Aliansi Masyarakat Adat Nusantara Kecam Tindakan Represif terhadap Masyarakat Adat Besipae

  • Yoanes Litha

Seorang ibu duduk di atas sebatang pohon bersama warga lainnya di desa Linamnutu, Nusa Tenggara Timur, Selasa, 18 Agustus 2020. (Foto: Martheda Esterlina Selan)

Aliansi Masyarakat Adat Nusantara (AMAN) mengecam keras tindakan represif dan persekusi terhadap komunitas masyarakat adat Besipae di Timor Tengah Selatan, Nusa Tenggara Timur oleh aparat keamanan Selasa lalu (18/8). Tiga puluh rumah dibongkar paksa dan 47 kepala keluarga terpaksa harus mengungsi. 

Ketika menjadi inspektur upacara Detik-Detik Kemerdekaan RI di Istana Merdeka, Jakarta, 17 Agustus lalu, Presiden Joko Widodo dengan bangga mengenakan baju adat dari Kabupaten Timor Tengah Selatan, Nusa Tenggara Timur NTT. “Ini kain tenun dengan motif Berantai Kaif Nunkolo,” papar Jokowi dalam akun Instagram.

“Motifnya dimodifikasi dari bentuk belah ketupat dengan batang tengah yang berarti sumber air. Bagian pinggirnya yang seperti bergerigi melambangkan wilayah berbukit dan berkelok-kelok,” ujarnya kepada wartawan di Istana Merdeka.

Demikianlah adanya kondisi alam di mana masyarakat adat Besipae, yang menghuni desa Linamnutu, Amanuban Selatan, Kabupaten Timor Tengah Selatan, Nusa Tenggara Timur NTT. Ironisnya sehari setelah baju adat mereka dikenakan presiden di acara bergengsi itu, masyarakat adat Besipae justru menghadapi tindakan represif dari polisi dan pamong praja Pemprov NTT.
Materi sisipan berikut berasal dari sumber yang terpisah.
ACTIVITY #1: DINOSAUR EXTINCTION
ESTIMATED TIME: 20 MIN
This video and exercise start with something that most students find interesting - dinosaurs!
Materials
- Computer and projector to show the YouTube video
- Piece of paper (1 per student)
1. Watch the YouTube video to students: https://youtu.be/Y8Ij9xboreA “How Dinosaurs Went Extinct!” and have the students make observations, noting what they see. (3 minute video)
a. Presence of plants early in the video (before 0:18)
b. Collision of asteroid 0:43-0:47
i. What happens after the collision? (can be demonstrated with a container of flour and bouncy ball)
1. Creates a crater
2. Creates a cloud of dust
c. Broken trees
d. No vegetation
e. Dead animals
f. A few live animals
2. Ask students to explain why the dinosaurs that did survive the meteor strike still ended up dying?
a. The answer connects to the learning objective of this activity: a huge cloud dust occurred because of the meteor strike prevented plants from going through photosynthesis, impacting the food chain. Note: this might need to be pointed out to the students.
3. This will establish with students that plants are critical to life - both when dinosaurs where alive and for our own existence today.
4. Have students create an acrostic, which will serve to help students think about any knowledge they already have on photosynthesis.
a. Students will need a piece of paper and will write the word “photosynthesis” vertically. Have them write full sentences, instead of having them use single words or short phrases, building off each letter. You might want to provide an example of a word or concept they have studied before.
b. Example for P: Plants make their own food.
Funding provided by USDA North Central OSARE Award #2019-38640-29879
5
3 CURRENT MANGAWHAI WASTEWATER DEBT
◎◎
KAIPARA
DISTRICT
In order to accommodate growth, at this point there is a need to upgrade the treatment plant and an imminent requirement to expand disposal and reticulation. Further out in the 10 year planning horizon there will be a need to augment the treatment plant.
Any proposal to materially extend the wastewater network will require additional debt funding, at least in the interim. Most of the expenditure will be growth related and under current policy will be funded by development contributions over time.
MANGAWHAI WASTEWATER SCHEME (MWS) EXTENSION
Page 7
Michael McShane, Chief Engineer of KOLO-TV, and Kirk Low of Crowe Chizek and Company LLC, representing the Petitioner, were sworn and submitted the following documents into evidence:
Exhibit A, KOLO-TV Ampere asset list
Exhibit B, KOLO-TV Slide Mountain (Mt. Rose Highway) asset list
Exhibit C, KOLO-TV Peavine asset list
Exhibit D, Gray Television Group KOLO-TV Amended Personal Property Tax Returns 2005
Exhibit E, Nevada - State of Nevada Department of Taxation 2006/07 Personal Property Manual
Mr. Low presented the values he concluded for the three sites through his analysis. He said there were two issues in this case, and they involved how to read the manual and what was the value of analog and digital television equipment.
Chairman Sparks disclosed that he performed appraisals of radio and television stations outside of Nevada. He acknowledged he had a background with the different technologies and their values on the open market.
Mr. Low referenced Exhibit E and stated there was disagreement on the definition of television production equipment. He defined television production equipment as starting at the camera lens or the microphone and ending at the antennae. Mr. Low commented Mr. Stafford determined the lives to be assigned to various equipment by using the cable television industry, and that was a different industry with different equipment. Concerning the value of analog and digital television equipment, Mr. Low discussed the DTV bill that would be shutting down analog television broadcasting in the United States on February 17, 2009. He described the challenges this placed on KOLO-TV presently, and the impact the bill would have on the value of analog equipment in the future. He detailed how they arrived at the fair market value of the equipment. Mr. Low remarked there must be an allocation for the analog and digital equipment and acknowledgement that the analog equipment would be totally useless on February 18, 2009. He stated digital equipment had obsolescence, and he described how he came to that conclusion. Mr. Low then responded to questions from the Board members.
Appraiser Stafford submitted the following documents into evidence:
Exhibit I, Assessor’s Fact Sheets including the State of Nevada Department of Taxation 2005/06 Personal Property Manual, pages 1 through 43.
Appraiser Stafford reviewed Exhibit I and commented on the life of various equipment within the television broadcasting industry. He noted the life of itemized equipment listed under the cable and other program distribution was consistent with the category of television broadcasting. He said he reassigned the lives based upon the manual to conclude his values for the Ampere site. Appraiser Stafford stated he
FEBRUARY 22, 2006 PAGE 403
Pemprov NTT Hancurkan Rumah Masyarakat Adat

Kepada VOA, Sekretaris Jenderal AMAN Rukka Sombolinggi, hari Rabu (19/8), menyatakan aksi sepihak Pemprov NTT yang menghancurkan pondok-pondok milik warga merupakan bentuk pengingkaran terhadap hak konstitusional masyarakat adat yang telah diatur dalam Pasal 18B ayat (2) dan Pasal 28I ayat (3) UUD 1945.

Penyerangan terhadap komunitas adat Besipae, ujar Rukka, juga merupakan pelanggaran pemerintah provinsi (Pemprov) terhadap mandat putusan Mahkamah Konstitusi (MK) No.35/PUU-X/2012 yang menegaskan bahwa hutan adat bukan merupakan hutan negara. Ditegaskannya bahwa penggunaan tindak kekerasan adalah cara-cara yang tidak beradab dan melanggar hak asasi manusia.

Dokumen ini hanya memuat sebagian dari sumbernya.